The Great Degeneration
by Niall Ferguson
Edmund Burke, the intellectual father of conservatism, famously pointed out that the real social contract is not between the rulers and the ruled, as Rousseau had it, but rather, ‘between those who are living, those who are dead, and those who are to be born’. Niall Ferguson, in this little book, explains that present-day Western governments (and others, too, including our own in Sri Lanka) are happy to commit themselves to costly but vote-catching social provisions that have to be financed by government borrowing. What governments borrow, they must sooner or later pay back. It is future generations who will do the paying.
This has been going on since about the 1950s. It was the baby-boomers who were first in breach of the social contract as Burke defined it. And it is the baby-boom generation, now grown crusty and selfish with old age, that recently snatched the future away from young voters in Europe and America by supporting such manifestations of short-term economic greed and political selfishness as climate-change denial, Brexit and Donald Trump. The contract between the generations has been torn up and tossed into the fire.

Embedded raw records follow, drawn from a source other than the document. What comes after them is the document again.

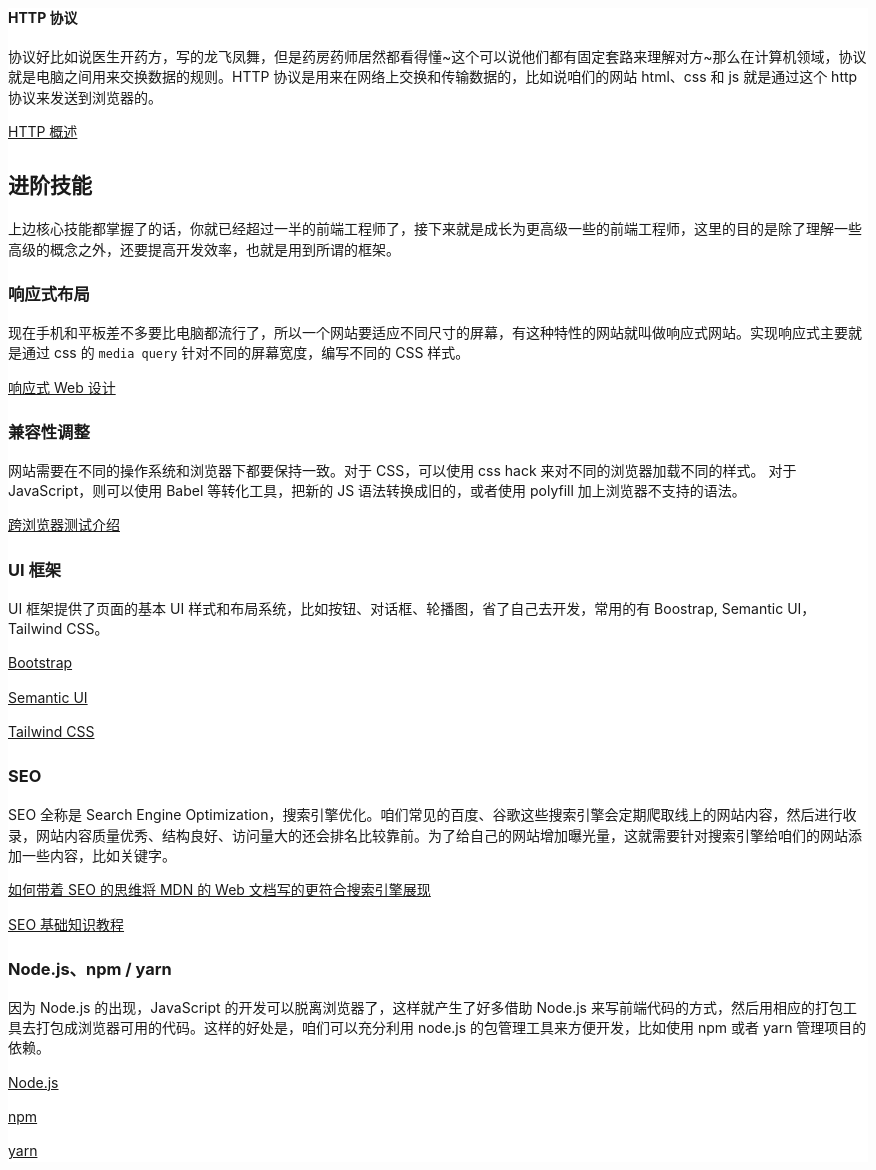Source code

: #### HTTP 协议

协议好比如说医生开药方，写的龙飞凤舞，但是药房药师居然都看得懂~这个可以说他们都有固定套路来理解对方~那么在计算机领域，协议就是电脑之间用来交换数据的规则。HTTP 协议是用来在网络上交换和传输数据的，比如说咱们的网站 html、css 和 js 就是通过这个 http 协议来发送到浏览器的。

[HTTP 概述](https://developer.mozilla.org/zh-CN/docs/Web/HTTP/Overview)

## 进阶技能

上边核心技能都掌握了的话，你就已经超过一半的前端工程师了，接下来就是成长为更高级一些的前端工程师，这里的目的是除了理解一些高级的概念之外，还要提高开发效率，也就是用到所谓的框架。

### 响应式布局

现在手机和平板差不多要比电脑都流行了，所以一个网站要适应不同尺寸的屏幕，有这种特性的网站就叫做响应式网站。实现响应式主要就是通过 css 的 `media query` 针对不同的屏幕宽度，编写不同的 CSS 样式。

[响应式 Web 设计](https://developer.mozilla.org/zh-CN/docs/Web_Development/%E5%93%8D%E5%BA%94%E5%BC%8F_Web_%E8%AE%BE%E8%AE%A1)

### 兼容性调整

网站需要在不同的操作系统和浏览器下都要保持一致。对于 CSS，可以使用 css hack 来对不同的浏览器加载不同的样式。 对于 JavaScript，则可以使用 Babel 等转化工具，把新的 JS 语法转换成旧的，或者使用 polyfill 加上浏览器不支持的语法。

[跨浏览器测试介绍](https://developer.mozilla.org/zh-CN/docs/Learn/Tools_and_testing/Cross_browser_testing/Introduction)

### UI 框架

UI 框架提供了页面的基本 UI 样式和布局系统，比如按钮、对话框、轮播图，省了自己去开发，常用的有 Boostrap, Semantic UI， Tailwind CSS。

[Bootstrap](https://getbootstrap.net/)

[Semantic UI](https://zijieke.com/semantic-ui/)

[Tailwind CSS](https://www.tailwindcss.cn/)

### SEO

SEO 全称是 Search Engine Optimization，搜索引擎优化。咱们常见的百度、谷歌这些搜索引擎会定期爬取线上的网站内容，然后进行收录，网站内容质量优秀、结构良好、访问量大的还会排名比较靠前。为了给自己的网站增加曝光量，这就需要针对搜索引擎给咱们的网站添加一些内容，比如关键字。

[如何带着 SEO 的思维将 MDN 的 Web 文档写的更符合搜索引擎展现](https://developer.mozilla.org/zh-CN/docs/MDN/Contribute/Howto/Write_for_SEO)

[SEO 基础知识教程](https://www.w3cschool.cn/kfm2f1/)

### Node.js、npm / yarn

因为 Node.js 的出现，JavaScript 的开发可以脱离浏览器了，这样就产生了好多借助 Node.js 来写前端代码的方式，然后用相应的打包工具去打包成浏览器可用的代码。这样的好处是，咱们可以充分利用 node.js 的包管理工具来方便开发，比如使用 npm 或者 yarn 管理项目的依赖。

[Node.js](http://nodejs.cn/)

[npm](https://www.npmjs.cn/)

[yarn](https://yarn.bootcss.com/)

The Great Degeneration was published in 2013. The crisis of Western society of which Ferguson warns us in this short treatise on the failure of institutions was already upon us by then, but the worst had not actually happened. Now it has, and we are already beginning to suffer the consequences. Yet what we suffer will be as nothing compared to what our descendants will have to go through. The collapse of modern technological societies will be exacerbated by ruined natural environments and the exhaustion of available resources. This is the future that, through our own selfishness, we shall bequeath our children.

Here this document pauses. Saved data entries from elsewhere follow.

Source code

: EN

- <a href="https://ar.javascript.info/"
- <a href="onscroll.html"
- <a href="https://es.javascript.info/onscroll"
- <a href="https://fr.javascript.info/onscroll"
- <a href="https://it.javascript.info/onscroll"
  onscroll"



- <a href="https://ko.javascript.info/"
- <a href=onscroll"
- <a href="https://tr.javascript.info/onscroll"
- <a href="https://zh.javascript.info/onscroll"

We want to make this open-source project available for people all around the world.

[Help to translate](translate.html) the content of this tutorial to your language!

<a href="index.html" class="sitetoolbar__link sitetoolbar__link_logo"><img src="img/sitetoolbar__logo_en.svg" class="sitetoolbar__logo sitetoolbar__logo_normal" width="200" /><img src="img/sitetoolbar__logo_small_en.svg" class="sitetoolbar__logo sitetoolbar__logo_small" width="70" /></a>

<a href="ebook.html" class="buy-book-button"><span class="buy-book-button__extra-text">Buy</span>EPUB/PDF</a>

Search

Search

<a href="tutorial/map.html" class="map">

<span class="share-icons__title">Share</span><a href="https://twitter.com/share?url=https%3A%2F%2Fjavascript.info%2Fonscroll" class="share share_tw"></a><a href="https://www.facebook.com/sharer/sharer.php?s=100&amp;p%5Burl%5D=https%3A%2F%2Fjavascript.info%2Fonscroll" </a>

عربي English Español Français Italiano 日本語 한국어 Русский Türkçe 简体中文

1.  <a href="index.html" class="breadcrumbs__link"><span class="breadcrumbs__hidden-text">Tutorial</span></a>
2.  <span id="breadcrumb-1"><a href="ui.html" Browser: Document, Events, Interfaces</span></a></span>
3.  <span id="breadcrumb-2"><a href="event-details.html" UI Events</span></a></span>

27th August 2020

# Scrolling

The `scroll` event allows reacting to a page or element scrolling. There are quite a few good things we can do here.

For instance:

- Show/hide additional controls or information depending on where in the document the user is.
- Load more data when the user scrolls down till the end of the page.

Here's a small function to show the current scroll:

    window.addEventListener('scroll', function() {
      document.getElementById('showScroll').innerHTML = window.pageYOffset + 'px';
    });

So it is a little bit late to be reading this book – which, you might say, was published a couple of generations too late anyway. Ferguson illustrates his thesis – that the failure of societies is due to the failure of institutions, because institutions themselves need to be perpetually renewed and adapted to prevailing conditions or they will fail – fairly convincingly. He covers political, economic, legal and civil-society institutions, though he pays little or no attention to religious ones, a serious lacuna in my view. In the end, however, he fails to convince us that anything can really be done. His prescription appears to be the restoration of classic eighteenth- and nineteenth-century liberalism to its old place in the political order. But liberalism no longer means what it did in those days; the change has been so profound that old-style liberalism is more likely to be found nowadays in conservative circles than in so-called ‘liberal’ ones. There is nothing liberal – in the old-fashioned sense – about cradle-to-grave social provision, trade protectionism, the leveraging of corporate charity for political purposes, affirmative action or political correctness. What passes today for liberalism is part of the problem, not part of the solution.

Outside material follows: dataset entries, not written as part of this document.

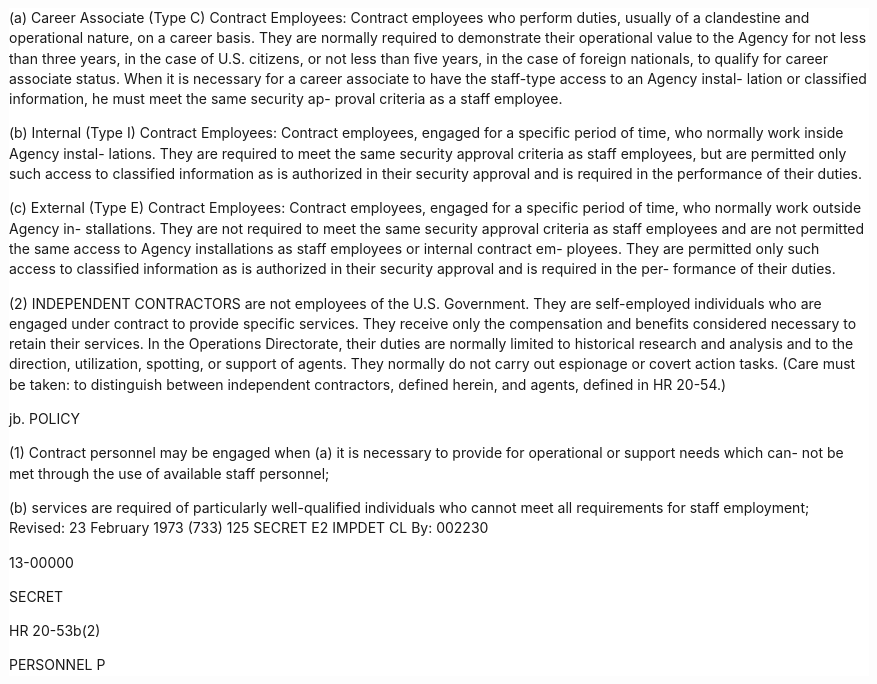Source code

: (a) Career Associate (Type C) Contract Employees: Contract employees
who perform duties, usually of a clandestine and operational nature,
on a career basis. They are normally required to demonstrate their
operational value to the Agency for not less than three years, in the
case of U.S. citizens, or not less than five years, in the case of foreign
nationals, to qualify for career associate status. When it is necessary
for a career associate to have the staff-type access to an Agency instal-
lation or classified information, he must meet the same security ap-
proval criteria as a staff employee.

(b) Internal (Type I) Contract Employees: Contract employees, engaged
for a specific period of time, who normally work inside Agency instal-
lations. They are required to meet the same security approval criteria
as staff employees, but are permitted only such access to classified
information as is authorized in their security approval and is required
in the performance of their duties.

(c) External (Type E) Contract Employees: Contract employees, engaged
for a specific period of time, who normally work outside Agency in-
stallations. They are not required to meet the same security approval
criteria as staff employees and are not permitted the same access
to Agency installations as staff employees or internal contract em-
ployees. They are permitted only such access to classified information
as is authorized in their security approval and is required in the per-
formance of their duties.

(2) INDEPENDENT CONTRACTORS are not employees of the U.S. Government.
They are self-employed individuals who are engaged under contract to
provide specific services. They receive only the compensation and benefits
considered necessary to retain their services. In the Operations Directorate,
their duties are normally limited to historical research and analysis and
to the direction, utilization, spotting, or support of agents. They normally
do not carry out espionage or covert action tasks. (Care must be taken:
to distinguish between independent contractors, defined herein, and agents,
defined in HR 20-54.)

jb. POLICY

(1) Contract personnel may be engaged when
(a) it is necessary to provide for operational or support needs which can-
not be met through the use of available staff personnel;

(b) services are required of particularly well-qualified individuals who
cannot meet all requirements for staff employment;
Revised: 23 February 1973 (733) 125
SECRET E2 IMPDET
CL By: 002230

13-00000

SECRET

HR 20-53b(2)

PERSONNEL P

Ferguson, who is married to the controversial feminist and political activist Ayaan Hirsi Ali, recognizes this. He has called himself ‘a proud Thatcherite’ and ‘a confirmed Eurosceptic’, and although he initially opposed Brexit he now says he was wrong, and in breach of his own political principles, when he did so. As for his views on Trump, he has said that liberals’ greatest fear was not a Trump presidency but ‘a successful Trump presidency’. Judging by the reactions I’ve been seeing on my Facebook wall, he is right.
In The Great Degeneration, Ferguson’s argues that liberal institutions should be constructed upon the slimmest of possible frameworks, with a minimum of specified rules. They should be shaken up regularly. And they should be administered by intelligent meritocrats with lots of goodwill and common sense. Not so distant, politically and philosophically speaking, from Plato’s Guardians. Closer still to Pope’s famous couplet about forms of government. And just about as useful as a practical prescription. What use has a world of ageing, selfish gluttons, coddled and indulged by consumer capitalism and brainfucked by communications media that package even wars and natural disasters as entertainment, for leaders who can rule their passions? We’ve all become Napoleon the Pig, and we won’t be ruled by anything.